—Il ne pouvait se grandir que par le malheur, dit le juge.

Oublier est le grand secret des existences fortes et créatrices; oublier à la manière de la nature, qui ne se connaît point de passé, qui recommence à toute heure les mystères de ses infatigables enfantements. Les existences faibles, comme était celle de Birotteau, vivent dans les douleurs, au lieu de les changer en apophthegmes d’expérience; elles s’en saturent, et s’usent en rétrogradant chaque jour dans les malheurs consommés. Quand les deux couples eurent gagné le sentier qui mène aux bois d’Aulnay, posés comme une couronne sur un des plus jolis coteaux des environs de Paris, et que la vallée aux Loups se montra dans toute sa coquetterie, la beauté du jour, la grâce du paysage, la première verdure et les délicieux souvenirs de la plus belle journée de sa jeunesse, détendirent les cordes tristes dans l’âme de César: il serra le bras de sa femme contre son cœur palpitant, son œil ne fut plus vitreux, la lumière du plaisir y éclata.
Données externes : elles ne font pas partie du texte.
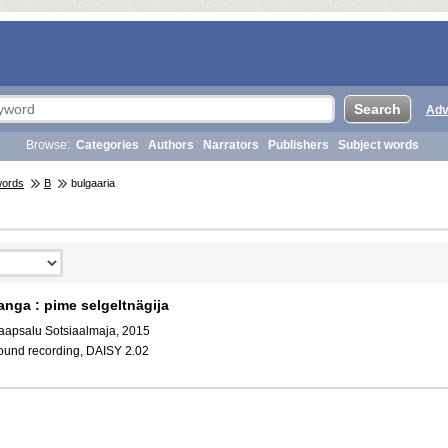
Adv
Browse:
Categories
Authors
Narrators
Publishers
Subject words
words
B
bulgaaria
anga : pime selgeltnägija
aapsalu Sotsiaalmaja, 2015
ound recording, DAISY 2.02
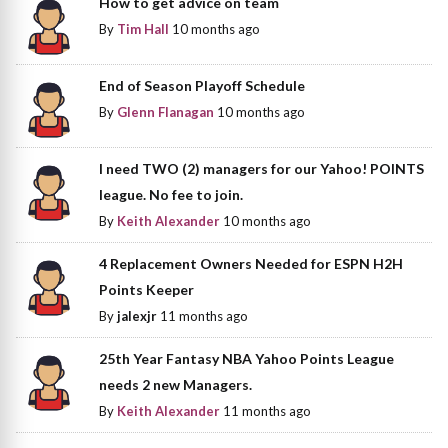
How to get advice on team
By
Tim Hall
10 months ago
End of Season Playoff Schedule
By
Glenn Flanagan
10 months ago
I need TWO (2) managers for our Yahoo! POINTS
league. No fee to join.
By
Keith Alexander
10 months ago
4 Replacement Owners Needed for ESPN H2H
Points Keeper
By
jalexjr
11 months ago
25th Year Fantasy NBA Yahoo Points League
needs 2 new Managers.
By
Keith Alexander
11 months ago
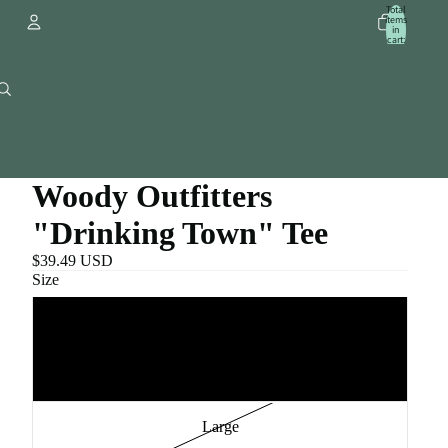
Total
items
in
cart:
0
Account
Other sign in options
Orders
Profile
Woody Outfitters
"Drinking Town" Tee
$39.49 USD
Size
Small
Medium
Large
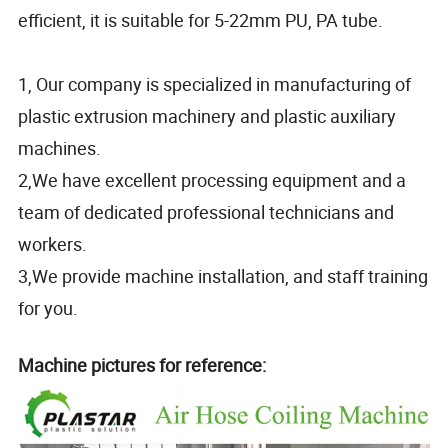
efficient, it is suitable for 5-22mm PU, PA tube.
1, Our company is specialized in manufacturing of
plastic extrusion machinery and plastic auxiliary
machines.
2,We have excellent processing equipment and a
team of dedicated professional technicians and
workers.
3,We provide machine installation, and staff training
for you.
Machine pictures for reference:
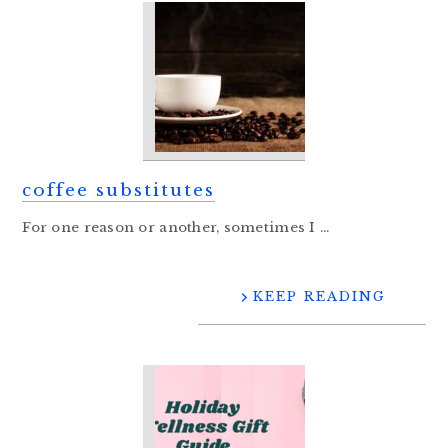
coffee substitutes
For one reason or another, sometimes I ...
KEEP READING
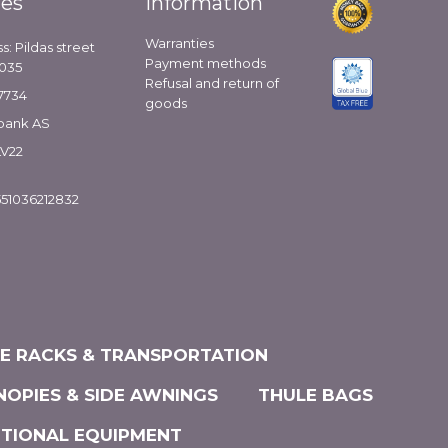
ies
Information
Warranties
s: Pildas street
Payment methods
1035
Refusal and return of
7734
goods
bank AS
LV22
51036212832
KE RACKS & TRANSPORTATION
NOPIES & SIDE AWNINGS
THULE BAGS
ITIONAL EQUIPMENT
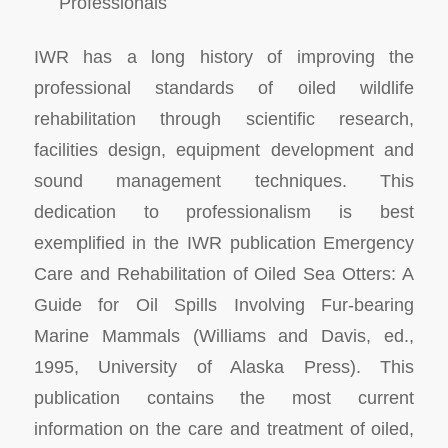
Professionals
IWR has a long history of improving the
professional standards of oiled wildlife
rehabilitation through scientific research,
facilities design, equipment development and
sound management techniques. This
dedication to professionalism is best
exemplified in the IWR publication Emergency
Care and Rehabilitation of Oiled Sea Otters: A
Guide for Oil Spills Involving Fur-bearing
Marine Mammals (Williams and Davis, ed.,
1995, University of Alaska Press). This
publication contains the most current
information on the care and treatment of oiled,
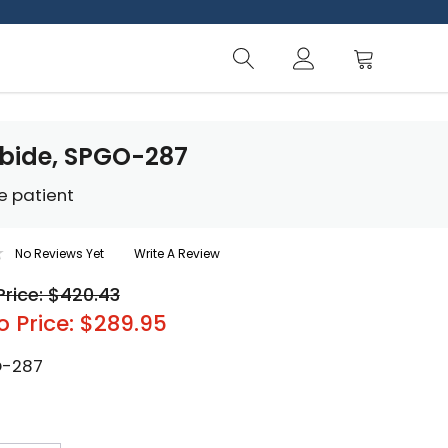
bide, SPGO-287
e patient
No Reviews Yet
Write A Review
Price: $420.43
o Price: $289.95
-287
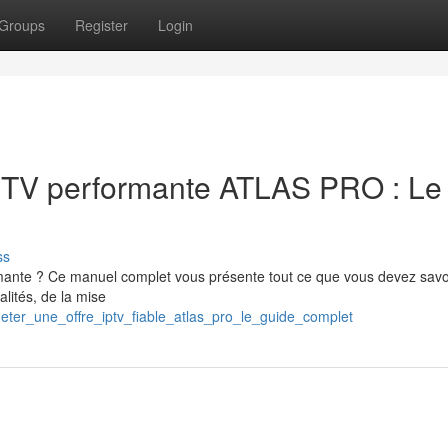
Groups
Register
Login
IPTV performante ATLAS PRO : Le
ss
mante ? Ce manuel complet vous présente tout ce que vous devez savo
alités, de la mise
eter_une_offre_iptv_fiable_atlas_pro_le_guide_complet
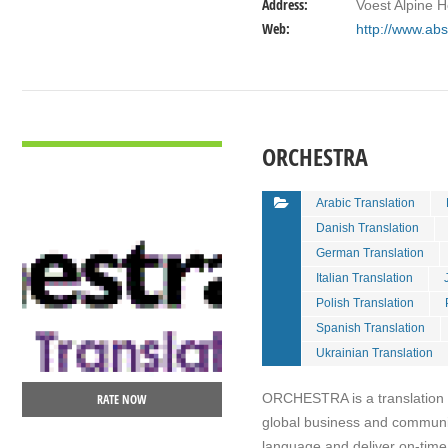
Address:
Voest Alpine 
Web:
http://www.abs
VIEW DETAIL
ORCHESTRA
Arabic Translation
Danish Translation
German Translation
Italian Translation
Polish Translation
Spanish Translation
Ukrainian Translation
ORCHESTRA is a translation ag
RATE NOW
global business and communi
language and deliver on-time,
—Enfin, dit Constance à son mari, je te revois, mon pauvre César. Il me semble que nous nous comportons assez bien pour nous permettre un petit plaisir de temps en temps.

—Et le puis-je? dit le pauvre homme. Ah! Constance, ton affection est le seul bien qui me reste. Oui, j’ai perdu jusqu’à la confiance que j’avais en moi-même, je n’ai plus de force, mon seul désir est de vivre assez pour mourir quitte avec la terre. Toi, chère femme, toi qui es ma sagesse et ma prudence, toi qui voyais clair, toi qui es irréprochable, tu peux avoir de la gaieté; moi seul, entre nous trois, je suis coupable. Il y a dix-huit mois, au milieu de cette fatale fête, je voyais ma Constance, la seule femme que j’aie aimée, plus belle peut-être que ne l’était la jeune personne avec laquelle j’ai couru dans ce sentier il y a vingt ans, comme courent nos enfants!... En vingt mois, j’ai flétri cette beauté, mon orgueil, un orgueil permis et légitime. Je t’aime davantage en te connaissant mieux... Oh! chère! dit-il en donnant à ce mot une expression qui atteignit au cœur de sa femme, je voudrais bien t’entendre gronder, au lieu de te voir caresser ma douleur.

—Je ne croyais pas, dit-elle, qu’après vingt ans de ménage l’amour d’une femme pour son mari pût s’augmenter.

Ce mot fit oublier pour un moment à César tous ses malheurs, car il avait tant de cœur que ce mot était une fortune. Il s’avança donc presque joyeux vers leur arbre, qui, par hasard, n’avait pas été abattu. Les deux époux s’y assirent en regardant Anselme et Césarine qui tournaient sur la même pelouse sans s’en apercevoir, croyant peut-être aller toujours droit devant eux.

—Mademoiselle, disait Anselme, me croyez-vous assez lâche et assez avide pour avoir profité de l’acquisition de la part de votre père dans l’Huile Céphalique? Je lui conserve avec amour sa moitié, je la lui soigne. Avec ses fonds, je fais l’escompte; s’il y a des effets douteux, je les prends de mon côté. Nous ne pouvons être l’un à l’autre que le lendemain de la réhabilitation de votre père, et j’avance ce jour-là de toute la force que donne l’amour.

L’amant s’était bien gardé de dire ce secret à sa belle-mère. Chez les amants les plus innocents, il y a toujours le désir de paraître grands aux yeux de leurs maîtresses.

—Et sera-ce bientôt? dit-elle.

—Bientôt, dit Popinot d’un ton si pénétrant, que la chaste et pure Césarine tendit son front au cher Anselme qui y mit un baiser avide et respectueux, tant il y avait de noblesse dans l’action de cette enfant.